Council approves resolution against LGA cuts

Published 7:37 am Tuesday, March 2, 2010

With little fanfare, Austin City Council on Monday passed a resolution that voices opposition to the governor’s proposed cut to Local Government Aid.

Council was able to act quickly and with only brief discussion because the threat to LGA — money the state sends primarily to outstate cities to help balance the financial playing field across Minnesota — has already received its share of local attention and criticism.

For instance, council members and local officials are well aware that Gov. Tim Pawlenty’s budget proposal calls for roughly $970,000 in cuts to Austin this year, which would come on top of more than $1.1 million slashed via the governor’s controversial power of unallotment over the past year.

Email newsletter signup

With LGA making up a significant portion of the city’s budget year-in and year-out, it was no surprise that support for the resolution was so strong.

“Austin needs LGA to keep taxes down,” city administrator Jim Hurm said in an earlier written statement. “LGA is a long-standing, state policy… It is not simply a state program or a budget line to be easily cut.”

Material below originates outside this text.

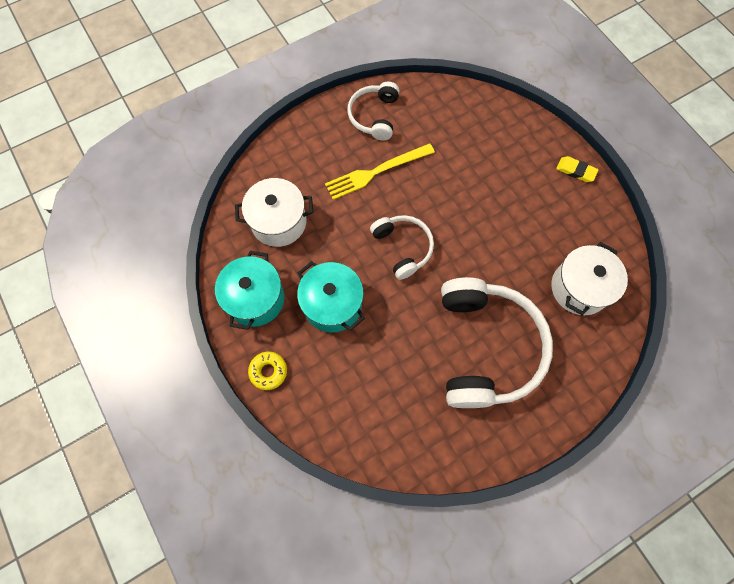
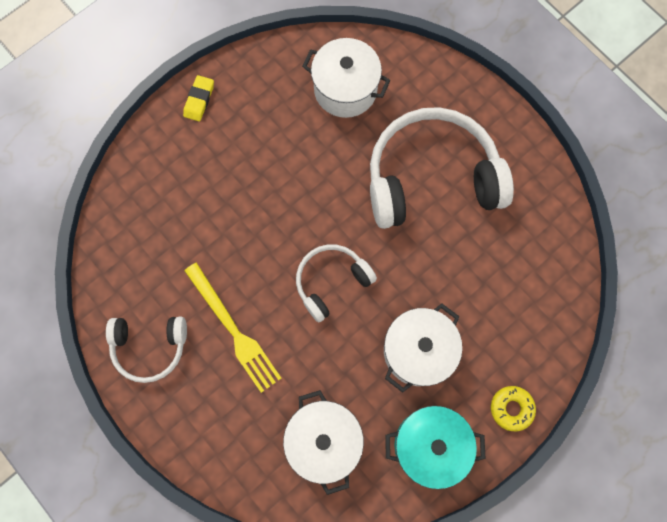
camera: 100 degrees left, 5 degrees up
turquoise pot [297,261,365,333] -> white pot [384,304,463,393]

Added Mayor Tom Stiehm during a recent interview: “If we were to get cut the $970,000, what would we do? … That could potentially mean layoffs, tax increases, or both. I assume it’s just not going to be a pretty picture for the city.”

When the resolution passed by a swift 7-0 vote, councilman Dick Pacholl added that the city should take it one step further and motion for Pawlenty to resign, which drew a few chuckles.

But despite opposition from Austin and other smaller cities, Pawlenty may very well be able to enact his proposed cuts later this year. By state law, the Legislature must have a balanced budget by the end of the legislative session in May. That budget, of course, requires either the support of the governor or a veto-proof majority in the Legislature to pass.

Last spring, when a budget was not agreed upon by the end of the session, Pawlenty used the power of unallotment to slash funds from various sources across the state, including city governments.

“It’s really not fair,” Stiehm said. “We’re trying to get that message through to the governor.”